Sa., 04. Dez. 2021 | Bangkok
Bangkok — Das Aufkommen einer neuen Covid-19-Variante – Omicron – hat weltweit für Aufsehen gesorgt, während sich viele Nationen auf dem Weg zur Erholung von der Delta-Variante befinden. Wissenschaftler befürchten, dass der neueste Stamm, der erstmals in Südafrika entdeckt wurde, bis zu 50 Mutationen aufweist, davon 32 auf dem Spike-Protein, was ihn theoretisch viel übertragbarer macht als die Delta-Variante.
Südafrika kündigte am 24. November die neue Variante an, nachdem festgestellt wurde, dass die Covid-Fälle von 550 pro Tag auf fast 4.000 gestiegen sind. In weniger als einer Woche tauchte Omicron auf der ganzen Welt auf, von England bis Hongkong und von Dänemark bis Australien. Die Variante verbreitet sich noch schneller als die Nachrichten.

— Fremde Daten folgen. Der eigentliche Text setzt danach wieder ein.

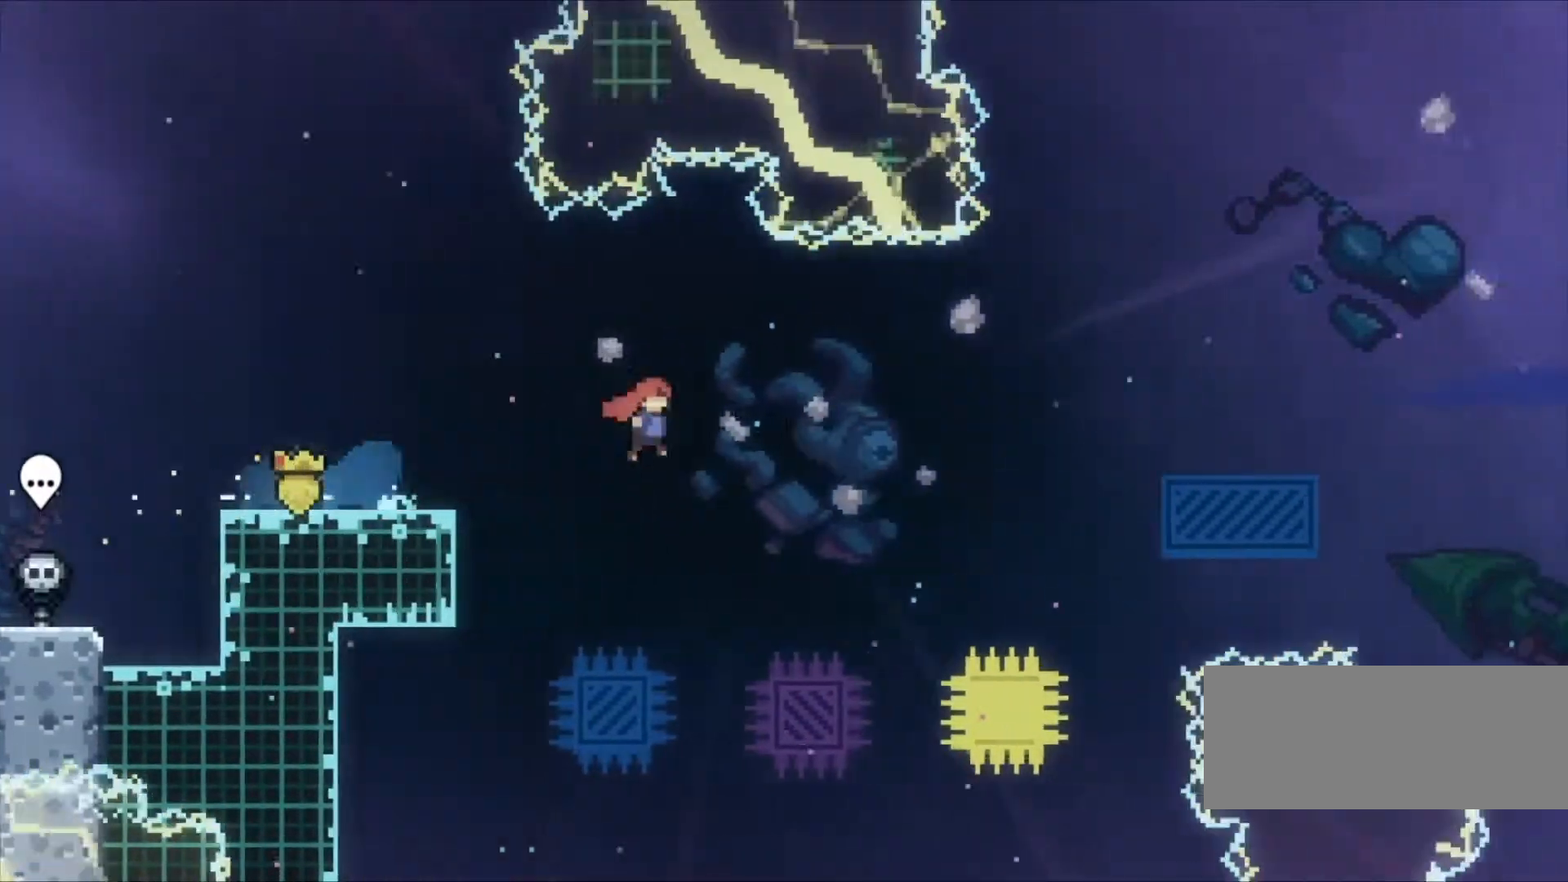
{"keys": ["right", "z"], "events": [[233, "up", "down"], [267, "c", "up"], [267, "x", "down"], [433, "up", "up"], [433, "x", "up"]]}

Besorgniserregende Fragen beschränken sich nicht nur auf die Übertragbarkeit des Virus, sondern vielmehr auf die Schwere der Erkrankung und die Wirksamkeit bestehender Impfstoffe. Auf solche Fragen gibt es noch keine endgültige Antwort, da Gesundheitswissenschaftler Zeit für die Durchführung von Studien benötigen und die aktuelle Stichprobengröße zu klein ist, um Aussagen zu treffen.
Inmitten all der Unsicherheit brachen die weltweiten Ölpreise um über 10 \% ein, nachdem die Nachricht bekannt wurde und die Aktienmärkte auf der ganzen Welt ins Stocken gerieten. Natürlich wollen viele wissen, welche Auswirkungen die neue Variante auf die Welt- und Volkswirtschaften haben wird, für die im nächsten Jahr eine vollständige Erholung prognostiziert wurde.
Ich werde versuchen, einige dieser wirtschaftlichen Bedenken zu beantworten, aber zunächst bin ich auf der sicheren Seite gewesen, indem ich einige Annahmen gemacht habe, welche Auswirkungen die neue Variante auf die Gesundheitspolitik haben wird.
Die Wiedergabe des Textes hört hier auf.